→ **Tarefa pedida**
Pode imprimir todas as linhas dos registros abaixo, sem mudar nada nelas?

→ **Linhas de registros**
"""

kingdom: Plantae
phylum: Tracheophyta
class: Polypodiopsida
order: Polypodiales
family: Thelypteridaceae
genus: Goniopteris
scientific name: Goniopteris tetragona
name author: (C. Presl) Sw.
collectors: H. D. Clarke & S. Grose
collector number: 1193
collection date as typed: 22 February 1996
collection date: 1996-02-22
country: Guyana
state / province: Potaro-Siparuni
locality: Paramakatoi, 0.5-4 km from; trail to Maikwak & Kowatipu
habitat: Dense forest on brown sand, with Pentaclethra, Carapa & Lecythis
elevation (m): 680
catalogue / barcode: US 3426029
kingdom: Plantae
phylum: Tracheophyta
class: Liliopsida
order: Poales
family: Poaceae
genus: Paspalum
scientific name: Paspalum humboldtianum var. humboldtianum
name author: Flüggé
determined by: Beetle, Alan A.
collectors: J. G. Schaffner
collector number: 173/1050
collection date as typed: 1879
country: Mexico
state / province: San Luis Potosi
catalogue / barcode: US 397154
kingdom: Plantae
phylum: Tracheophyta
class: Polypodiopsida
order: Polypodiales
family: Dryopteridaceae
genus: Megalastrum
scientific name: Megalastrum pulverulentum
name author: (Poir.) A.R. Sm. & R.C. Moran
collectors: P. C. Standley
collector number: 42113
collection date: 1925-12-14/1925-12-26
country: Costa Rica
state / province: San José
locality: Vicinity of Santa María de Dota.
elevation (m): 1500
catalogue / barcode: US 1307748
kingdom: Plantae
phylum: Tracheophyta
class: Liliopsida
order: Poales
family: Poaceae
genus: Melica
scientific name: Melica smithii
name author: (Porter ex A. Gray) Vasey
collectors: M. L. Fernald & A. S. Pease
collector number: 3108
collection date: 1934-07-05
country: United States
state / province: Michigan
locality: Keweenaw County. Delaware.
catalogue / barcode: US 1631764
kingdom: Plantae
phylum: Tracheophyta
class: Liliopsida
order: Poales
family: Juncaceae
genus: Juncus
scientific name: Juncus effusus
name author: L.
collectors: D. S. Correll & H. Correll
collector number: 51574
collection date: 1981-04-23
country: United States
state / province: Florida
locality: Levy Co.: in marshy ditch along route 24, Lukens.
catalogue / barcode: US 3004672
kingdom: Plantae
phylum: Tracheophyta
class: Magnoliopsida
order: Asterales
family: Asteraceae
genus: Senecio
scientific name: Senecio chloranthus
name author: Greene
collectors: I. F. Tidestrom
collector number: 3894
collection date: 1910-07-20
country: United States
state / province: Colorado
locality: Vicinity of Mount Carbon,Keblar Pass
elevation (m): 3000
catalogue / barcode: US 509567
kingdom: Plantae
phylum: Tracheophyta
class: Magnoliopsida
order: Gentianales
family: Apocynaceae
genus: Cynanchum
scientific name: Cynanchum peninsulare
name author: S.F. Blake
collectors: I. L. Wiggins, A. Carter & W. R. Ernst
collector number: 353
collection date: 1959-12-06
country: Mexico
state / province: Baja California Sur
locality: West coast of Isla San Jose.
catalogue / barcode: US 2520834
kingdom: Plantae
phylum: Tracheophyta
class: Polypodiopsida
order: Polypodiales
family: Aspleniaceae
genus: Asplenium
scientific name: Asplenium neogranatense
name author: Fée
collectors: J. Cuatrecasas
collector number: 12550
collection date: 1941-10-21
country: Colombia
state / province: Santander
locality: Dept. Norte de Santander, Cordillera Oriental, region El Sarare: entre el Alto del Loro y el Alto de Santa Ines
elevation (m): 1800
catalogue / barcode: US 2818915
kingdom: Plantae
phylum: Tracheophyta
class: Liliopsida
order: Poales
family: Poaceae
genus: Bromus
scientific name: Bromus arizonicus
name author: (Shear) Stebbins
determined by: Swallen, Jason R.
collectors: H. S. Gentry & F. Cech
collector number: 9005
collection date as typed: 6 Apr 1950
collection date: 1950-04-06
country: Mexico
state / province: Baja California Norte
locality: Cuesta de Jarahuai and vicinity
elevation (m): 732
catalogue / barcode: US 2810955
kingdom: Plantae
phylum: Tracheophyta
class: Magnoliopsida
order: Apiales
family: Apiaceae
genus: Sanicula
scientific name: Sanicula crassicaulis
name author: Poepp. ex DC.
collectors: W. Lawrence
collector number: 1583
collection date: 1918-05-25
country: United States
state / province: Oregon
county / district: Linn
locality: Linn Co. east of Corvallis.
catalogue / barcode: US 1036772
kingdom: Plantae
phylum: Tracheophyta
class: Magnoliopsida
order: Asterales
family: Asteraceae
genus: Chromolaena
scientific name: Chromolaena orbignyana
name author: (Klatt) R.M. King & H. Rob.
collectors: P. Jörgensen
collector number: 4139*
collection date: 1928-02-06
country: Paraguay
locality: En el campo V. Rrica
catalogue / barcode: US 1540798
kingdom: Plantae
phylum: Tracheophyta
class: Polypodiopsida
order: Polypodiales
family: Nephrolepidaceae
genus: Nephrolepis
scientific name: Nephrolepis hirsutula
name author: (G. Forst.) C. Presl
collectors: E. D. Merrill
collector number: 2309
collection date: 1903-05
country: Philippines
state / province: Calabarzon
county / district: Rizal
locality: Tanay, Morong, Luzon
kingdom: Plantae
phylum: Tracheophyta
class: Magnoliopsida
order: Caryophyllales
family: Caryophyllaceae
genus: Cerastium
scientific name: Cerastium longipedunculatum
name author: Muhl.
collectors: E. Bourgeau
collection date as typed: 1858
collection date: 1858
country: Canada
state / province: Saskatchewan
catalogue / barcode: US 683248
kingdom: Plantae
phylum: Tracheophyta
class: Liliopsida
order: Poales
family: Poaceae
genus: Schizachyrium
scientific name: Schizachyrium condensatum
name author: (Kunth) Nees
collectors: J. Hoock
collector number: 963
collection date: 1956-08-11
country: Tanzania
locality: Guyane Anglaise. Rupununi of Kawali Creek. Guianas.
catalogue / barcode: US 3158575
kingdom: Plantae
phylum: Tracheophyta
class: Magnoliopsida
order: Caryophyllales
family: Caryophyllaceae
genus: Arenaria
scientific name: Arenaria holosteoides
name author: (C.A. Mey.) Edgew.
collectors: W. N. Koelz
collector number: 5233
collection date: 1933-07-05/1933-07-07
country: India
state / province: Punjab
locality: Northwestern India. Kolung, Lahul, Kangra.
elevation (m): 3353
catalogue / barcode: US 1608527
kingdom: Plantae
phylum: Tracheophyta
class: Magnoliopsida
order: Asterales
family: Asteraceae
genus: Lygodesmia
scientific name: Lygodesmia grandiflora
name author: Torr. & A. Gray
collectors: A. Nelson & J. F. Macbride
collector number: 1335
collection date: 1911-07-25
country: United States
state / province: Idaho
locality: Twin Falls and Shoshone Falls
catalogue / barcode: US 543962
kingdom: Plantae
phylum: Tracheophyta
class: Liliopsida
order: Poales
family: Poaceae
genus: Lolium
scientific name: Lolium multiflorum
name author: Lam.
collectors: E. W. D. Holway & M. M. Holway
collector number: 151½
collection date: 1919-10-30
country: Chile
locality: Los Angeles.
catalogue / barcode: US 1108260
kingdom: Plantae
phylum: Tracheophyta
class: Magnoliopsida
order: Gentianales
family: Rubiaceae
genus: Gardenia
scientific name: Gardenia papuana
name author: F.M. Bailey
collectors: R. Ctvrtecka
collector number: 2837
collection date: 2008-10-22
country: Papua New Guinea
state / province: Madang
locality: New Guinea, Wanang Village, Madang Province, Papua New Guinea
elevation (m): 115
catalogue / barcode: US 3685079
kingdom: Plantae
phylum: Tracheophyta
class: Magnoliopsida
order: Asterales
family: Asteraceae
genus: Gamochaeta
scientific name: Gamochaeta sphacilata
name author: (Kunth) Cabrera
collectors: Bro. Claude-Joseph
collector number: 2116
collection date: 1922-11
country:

"""

→ **Resposta à tarefa**
kingdom: Plantae
phylum: Tracheophyta
class: Polypodiopsida
order: Polypodiales
family: Thelypteridaceae
genus: Goniopteris
scientific name: Goniopteris tetragona
name author: (C. Presl) Sw.
collectors: H. D. Clarke & S. Grose
collector number: 1193
collection date as typed: 22 February 1996
collection date: 1996-02-22
country: Guyana
state / province: Potaro-Siparuni
locality: Paramakatoi, 0.5-4 km from; trail to Maikwak & Kowatipu
habitat: Dense forest on brown sand, with Pentaclethra, Carapa & Lecythis
elevation (m): 680
catalogue / barcode: US 3426029
kingdom: Plantae
phylum: Tracheophyta
class: Liliopsida
order: Poales
family: Poaceae
genus: Paspalum
scientific name: Paspalum humboldtianum var. humboldtianum
name author: Flüggé
determined by: Beetle, Alan A.
collectors: J. G. Schaffner
collector number: 173/1050
collection date as typed: 1879
country: Mexico
state / province: San Luis Potosi
catalogue / barcode: US 397154
kingdom: Plantae
phylum: Tracheophyta
class: Polypodiopsida
order: Polypodiales
family: Dryopteridaceae
genus: Megalastrum
scientific name: Megalastrum pulverulentum
name author: (Poir.) A.R. Sm. & R.C. Moran
collectors: P. C. Standley
collector number: 42113
collection date: 1925-12-14/1925-12-26
country: Costa Rica
state / province: San José
locality: Vicinity of Santa María de Dota.
elevation (m): 1500
catalogue / barcode: US 1307748
kingdom: Plantae
phylum: Tracheophyta
class: Liliopsida
order: Poales
family: Poaceae
genus: Melica
scientific name: Melica smithii
name author: (Porter ex A. Gray) Vasey
collectors: M. L. Fernald & A. S. Pease
collector number: 3108
collection date: 1934-07-05
country: United States
state / province: Michigan
locality: Keweenaw County. Delaware.
catalogue / barcode: US 1631764
kingdom: Plantae
phylum: Tracheophyta
class: Liliopsida
order: Poales
family: Juncaceae
genus: Juncus
scientific name: Juncus effusus
name author: L.
collectors: D. S. Correll & H. Correll
collector number: 51574
collection date: 1981-04-23
country: United States
state / province: Florida
locality: Levy Co.: in marshy ditch along route 24, Lukens.
catalogue / barcode: US 3004672
kingdom: Plantae
phylum: Tracheophyta
class: Magnoliopsida
order: Asterales
family: Asteraceae
genus: Senecio
scientific name: Senecio chloranthus
name author: Greene
collectors: I. F. Tidestrom
collector number: 3894
collection date: 1910-07-20
country: United States
state / province: Colorado
locality: Vicinity of Mount Carbon,Keblar Pass
elevation (m): 3000
catalogue / barcode: US 509567
kingdom: Plantae
phylum: Tracheophyta
class: Magnoliopsida
order: Gentianales
family: Apocynaceae
genus: Cynanchum
scientific name: Cynanchum peninsulare
name author: S.F. Blake
collectors: I. L. Wiggins, A. Carter & W. R. Ernst
collector number: 353
collection date: 1959-12-06
country: Mexico
state / province: Baja California Sur
locality: West coast of Isla San Jose.
catalogue / barcode: US 2520834
kingdom: Plantae
phylum: Tracheophyta
class: Polypodiopsida
order: Polypodiales
family: Aspleniaceae
genus: Asplenium
scientific name: Asplenium neogranatense
name author: Fée
collectors: J. Cuatrecasas
collector number: 12550
collection date: 1941-10-21
country: Colombia
state / province: Santander
locality: Dept. Norte de Santander, Cordillera Oriental, region El Sarare: entre el Alto del Loro y el Alto de Santa Ines
elevation (m): 1800
catalogue / barcode: US 2818915
kingdom: Plantae
phylum: Tracheophyta
class: Liliopsida
order: Poales
family: Poaceae
genus: Bromus
scientific name: Bromus arizonicus
name author: (Shear) Stebbins
determined by: Swallen, Jason R.
collectors: H. S. Gentry & F. Cech
collector number: 9005
collection date as typed: 6 Apr 1950
collection date: 1950-04-06
country: Mexico
state / province: Baja California Norte
locality: Cuesta de Jarahuai and vicinity
elevation (m): 732
catalogue / barcode: US 2810955
kingdom: Plantae
phylum: Tracheophyta
class: Magnoliopsida
order: Apiales
family: Apiaceae
genus: Sanicula
scientific name: Sanicula crassicaulis
name author: Poepp. ex DC.
collectors: W. Lawrence
collector number: 1583
collection date: 1918-05-25
country: United States
state / province: Oregon
county / district: Linn
locality: Linn Co. east of Corvallis.
catalogue / barcode: US 1036772
kingdom: Plantae
phylum: Tracheophyta
class: Magnoliopsida
order: Asterales
family: Asteraceae
genus: Chromolaena
scientific name: Chromolaena orbignyana
name author: (Klatt) R.M. King & H. Rob.
collectors: P. Jörgensen
collector number: 4139*
collection date: 1928-02-06
country: Paraguay
locality: En el campo V. Rrica
catalogue / barcode: US 1540798
kingdom: Plantae
phylum: Tracheophyta
class: Polypodiopsida
order: Polypodiales
family: Nephrolepidaceae
genus: Nephrolepis
scientific name: Nephrolepis hirsutula
name author: (G. Forst.) C. Presl
collectors: E. D. Merrill
collector number: 2309
collection date: 1903-05
country: Philippines
state / province: Calabarzon
county / district: Rizal
locality: Tanay, Morong, Luzon
kingdom: Plantae
phylum: Tracheophyta
class: Magnoliopsida
order: Caryophyllales
family: Caryophyllaceae
genus: Cerastium
scientific name: Cerastium longipedunculatum
name author: Muhl.
collectors: E. Bourgeau
collection date as typed: 1858
collection date: 1858
country: Canada
state / province: Saskatchewan
catalogue / barcode: US 683248
kingdom: Plantae
phylum: Tracheophyta
class: Liliopsida
order: Poales
family: Poaceae
genus: Schizachyrium
scientific name: Schizachyrium condensatum
name author: (Kunth) Nees
collectors: J. Hoock
collector number: 963
collection date: 1956-08-11
country: Tanzania
locality: Guyane Anglaise. Rupununi of Kawali Creek. Guianas.
catalogue / barcode: US 3158575
kingdom: Plantae
phylum: Tracheophyta
class: Magnoliopsida
order: Caryophyllales
family: Caryophyllaceae
genus: Arenaria
scientific name: Arenaria holosteoides
name author: (C.A. Mey.) Edgew.
collectors: W. N. Koelz
collector number: 5233
collection date: 1933-07-05/1933-07-07
country: India
state / province: Punjab
locality: Northwestern India. Kolung, Lahul, Kangra.
elevation (m): 3353
catalogue / barcode: US 1608527
kingdom: Plantae
phylum: Tracheophyta
class: Magnoliopsida
order: Asterales
family: Asteraceae
genus: Lygodesmia
scientific name: Lygodesmia grandiflora
name author: Torr. & A. Gray
collectors: A. Nelson & J. F. Macbride
collector number: 1335
collection date: 1911-07-25
country: United States
state / province: Idaho
locality: Twin Falls and Shoshone Falls
catalogue / barcode: US 543962
kingdom: Plantae
phylum: Tracheophyta
class: Liliopsida
order: Poales
family: Poaceae
genus: Lolium
scientific name: Lolium multiflorum
name author: Lam.
collectors: E. W. D. Holway & M. M. Holway
collector number: 151½
collection date: 1919-10-30
country: Chile
locality: Los Angeles.
catalogue / barcode: US 1108260
kingdom: Plantae
phylum: Tracheophyta
class: Magnoliopsida
order: Gentianales
family: Rubiaceae
genus: Gardenia
scientific name: Gardenia papuana
name author: F.M. Bailey
collectors: R. Ctvrtecka
collector number: 2837
collection date: 2008-10-22
country: Papua New Guinea
state / province: Madang
locality: New Guinea, Wanang Village, Madang Province, Papua New Guinea
elevation (m): 115
catalogue / barcode: US 3685079
kingdom: Plantae
phylum: Tracheophyta
class: Magnoliopsida
order: Asterales
family: Asteraceae
genus: Gamochaeta
scientific name: Gamochaeta sphacilata
name author: (Kunth) Cabrera
collectors: Bro. Claude-Joseph
collector number: 2116
collection date: 1922-11
country:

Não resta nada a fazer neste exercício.